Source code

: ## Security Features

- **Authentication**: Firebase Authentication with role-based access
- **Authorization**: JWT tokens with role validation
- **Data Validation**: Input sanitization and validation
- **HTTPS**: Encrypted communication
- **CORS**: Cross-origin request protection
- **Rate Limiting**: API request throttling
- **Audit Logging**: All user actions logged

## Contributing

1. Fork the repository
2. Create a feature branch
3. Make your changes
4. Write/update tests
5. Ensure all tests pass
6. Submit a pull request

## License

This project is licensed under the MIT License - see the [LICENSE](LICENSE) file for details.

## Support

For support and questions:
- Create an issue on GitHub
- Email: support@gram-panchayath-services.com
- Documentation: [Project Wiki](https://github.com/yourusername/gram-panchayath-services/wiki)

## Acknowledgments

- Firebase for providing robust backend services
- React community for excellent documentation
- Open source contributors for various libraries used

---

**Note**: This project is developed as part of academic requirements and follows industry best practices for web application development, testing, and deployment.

·····

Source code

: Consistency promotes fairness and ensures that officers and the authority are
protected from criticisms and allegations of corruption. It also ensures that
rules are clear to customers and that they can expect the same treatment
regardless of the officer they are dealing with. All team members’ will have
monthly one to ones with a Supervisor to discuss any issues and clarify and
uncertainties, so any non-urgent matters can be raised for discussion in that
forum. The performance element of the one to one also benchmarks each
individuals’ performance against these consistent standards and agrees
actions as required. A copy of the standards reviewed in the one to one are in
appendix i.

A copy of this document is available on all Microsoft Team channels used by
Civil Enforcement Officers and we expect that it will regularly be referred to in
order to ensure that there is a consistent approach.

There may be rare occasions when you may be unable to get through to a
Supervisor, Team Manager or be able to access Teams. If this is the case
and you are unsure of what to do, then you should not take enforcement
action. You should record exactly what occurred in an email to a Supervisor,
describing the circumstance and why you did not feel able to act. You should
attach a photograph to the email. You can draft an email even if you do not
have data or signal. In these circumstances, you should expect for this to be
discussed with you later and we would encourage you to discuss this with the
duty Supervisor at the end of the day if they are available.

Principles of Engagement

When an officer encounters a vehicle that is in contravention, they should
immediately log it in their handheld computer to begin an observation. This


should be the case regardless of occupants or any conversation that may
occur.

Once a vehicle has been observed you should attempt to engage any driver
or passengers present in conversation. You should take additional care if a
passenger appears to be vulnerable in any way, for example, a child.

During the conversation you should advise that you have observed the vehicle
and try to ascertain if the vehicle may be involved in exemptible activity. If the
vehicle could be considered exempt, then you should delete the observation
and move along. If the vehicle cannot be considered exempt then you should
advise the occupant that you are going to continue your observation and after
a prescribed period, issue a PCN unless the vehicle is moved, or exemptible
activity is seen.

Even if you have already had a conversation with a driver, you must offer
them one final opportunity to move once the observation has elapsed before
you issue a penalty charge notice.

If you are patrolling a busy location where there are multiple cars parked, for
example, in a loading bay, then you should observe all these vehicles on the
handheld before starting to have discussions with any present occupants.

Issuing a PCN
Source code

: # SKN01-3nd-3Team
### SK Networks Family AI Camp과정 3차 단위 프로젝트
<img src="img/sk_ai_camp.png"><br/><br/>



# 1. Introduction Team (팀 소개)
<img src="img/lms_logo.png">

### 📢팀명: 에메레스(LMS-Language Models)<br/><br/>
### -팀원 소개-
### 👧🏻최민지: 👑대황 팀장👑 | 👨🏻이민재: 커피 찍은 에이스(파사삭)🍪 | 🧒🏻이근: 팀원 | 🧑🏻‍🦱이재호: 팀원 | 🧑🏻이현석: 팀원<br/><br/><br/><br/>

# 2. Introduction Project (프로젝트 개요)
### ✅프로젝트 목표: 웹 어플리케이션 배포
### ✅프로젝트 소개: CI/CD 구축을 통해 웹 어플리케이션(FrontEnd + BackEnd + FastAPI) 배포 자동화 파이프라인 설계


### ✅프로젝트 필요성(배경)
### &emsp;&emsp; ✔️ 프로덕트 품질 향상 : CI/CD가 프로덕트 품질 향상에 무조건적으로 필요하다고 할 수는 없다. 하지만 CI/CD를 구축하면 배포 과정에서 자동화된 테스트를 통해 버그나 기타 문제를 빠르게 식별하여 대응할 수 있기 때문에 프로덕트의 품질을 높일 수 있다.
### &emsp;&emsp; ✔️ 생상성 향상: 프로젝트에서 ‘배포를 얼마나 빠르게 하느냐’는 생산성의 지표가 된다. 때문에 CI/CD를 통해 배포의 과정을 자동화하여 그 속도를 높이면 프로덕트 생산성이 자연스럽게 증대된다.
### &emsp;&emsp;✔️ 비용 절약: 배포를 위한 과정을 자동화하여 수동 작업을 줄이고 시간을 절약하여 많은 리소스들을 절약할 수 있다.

·····

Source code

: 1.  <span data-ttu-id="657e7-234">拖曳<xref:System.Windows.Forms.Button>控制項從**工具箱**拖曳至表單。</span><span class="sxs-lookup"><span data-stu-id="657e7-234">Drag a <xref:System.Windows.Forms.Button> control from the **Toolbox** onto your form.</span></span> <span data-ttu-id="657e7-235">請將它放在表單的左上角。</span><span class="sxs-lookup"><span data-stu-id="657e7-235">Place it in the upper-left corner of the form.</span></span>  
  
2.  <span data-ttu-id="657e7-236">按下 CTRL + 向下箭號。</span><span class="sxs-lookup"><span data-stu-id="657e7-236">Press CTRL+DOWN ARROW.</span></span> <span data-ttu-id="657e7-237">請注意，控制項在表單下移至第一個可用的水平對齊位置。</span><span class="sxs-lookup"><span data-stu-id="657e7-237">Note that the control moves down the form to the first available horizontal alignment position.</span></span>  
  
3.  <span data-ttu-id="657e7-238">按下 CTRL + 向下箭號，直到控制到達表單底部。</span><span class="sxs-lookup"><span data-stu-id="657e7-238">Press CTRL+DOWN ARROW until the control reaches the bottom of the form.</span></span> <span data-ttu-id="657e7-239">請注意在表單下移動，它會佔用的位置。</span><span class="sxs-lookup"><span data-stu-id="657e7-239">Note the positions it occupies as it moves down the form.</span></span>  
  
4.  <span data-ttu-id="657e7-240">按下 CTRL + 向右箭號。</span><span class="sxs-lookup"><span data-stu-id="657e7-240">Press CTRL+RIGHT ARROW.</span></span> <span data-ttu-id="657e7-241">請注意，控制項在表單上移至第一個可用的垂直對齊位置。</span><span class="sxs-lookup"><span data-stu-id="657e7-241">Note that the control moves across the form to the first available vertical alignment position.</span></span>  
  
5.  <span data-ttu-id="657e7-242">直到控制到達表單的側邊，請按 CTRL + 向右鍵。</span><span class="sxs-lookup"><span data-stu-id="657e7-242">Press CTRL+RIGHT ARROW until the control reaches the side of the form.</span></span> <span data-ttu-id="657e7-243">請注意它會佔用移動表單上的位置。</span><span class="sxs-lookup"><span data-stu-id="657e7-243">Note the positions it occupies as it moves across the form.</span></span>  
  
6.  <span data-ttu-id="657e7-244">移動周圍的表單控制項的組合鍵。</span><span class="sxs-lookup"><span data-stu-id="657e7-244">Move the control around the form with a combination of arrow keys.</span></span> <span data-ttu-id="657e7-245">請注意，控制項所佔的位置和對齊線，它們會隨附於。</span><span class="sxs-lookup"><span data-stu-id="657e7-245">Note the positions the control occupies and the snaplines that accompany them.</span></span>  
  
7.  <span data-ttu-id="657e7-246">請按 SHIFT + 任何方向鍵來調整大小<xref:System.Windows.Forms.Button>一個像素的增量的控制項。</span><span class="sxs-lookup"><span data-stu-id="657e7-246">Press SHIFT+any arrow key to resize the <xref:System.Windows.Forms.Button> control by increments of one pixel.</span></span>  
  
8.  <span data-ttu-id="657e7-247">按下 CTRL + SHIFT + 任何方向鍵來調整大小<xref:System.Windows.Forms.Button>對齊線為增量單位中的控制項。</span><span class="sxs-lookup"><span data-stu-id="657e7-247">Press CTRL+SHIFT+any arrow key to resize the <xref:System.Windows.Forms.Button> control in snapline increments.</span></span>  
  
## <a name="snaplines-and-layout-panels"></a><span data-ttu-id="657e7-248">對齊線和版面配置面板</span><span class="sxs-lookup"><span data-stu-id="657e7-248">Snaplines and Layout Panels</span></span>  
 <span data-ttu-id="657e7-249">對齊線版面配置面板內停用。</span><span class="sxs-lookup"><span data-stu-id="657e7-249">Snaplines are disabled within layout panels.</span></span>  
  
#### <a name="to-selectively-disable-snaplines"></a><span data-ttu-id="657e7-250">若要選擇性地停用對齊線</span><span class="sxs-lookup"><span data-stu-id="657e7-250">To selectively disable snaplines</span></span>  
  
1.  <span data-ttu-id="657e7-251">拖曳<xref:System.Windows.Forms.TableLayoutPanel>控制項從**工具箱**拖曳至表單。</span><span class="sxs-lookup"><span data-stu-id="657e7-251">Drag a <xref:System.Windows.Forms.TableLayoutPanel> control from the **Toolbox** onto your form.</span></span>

·····

▶ _PROBLEM_: Of the entries above, repeat exactly the lines from the line with "protected from criticisms" through the line with "order to ensure", both of them included.

▶ _EXERCISE RESULT_:
protected from criticisms and allegations of corruption. It also ensures that
rules are clear to customers and that they can expect the same treatment
regardless of the officer they are dealing with. All team members’ will have
monthly one to ones with a Supervisor to discuss any issues and clarify and
uncertainties, so any non-urgent matters can be raised for discussion in that
forum. The performance element of the one to one also benchmarks each
individuals’ performance against these consistent standards and agrees
actions as required. A copy of the standards reviewed in the one to one are in
appendix i.

A copy of this document is available on all Microsoft Team channels used by
Civil Enforcement Officers and we expect that it will regularly be referred to in
order to ensure that there is a consistent approach.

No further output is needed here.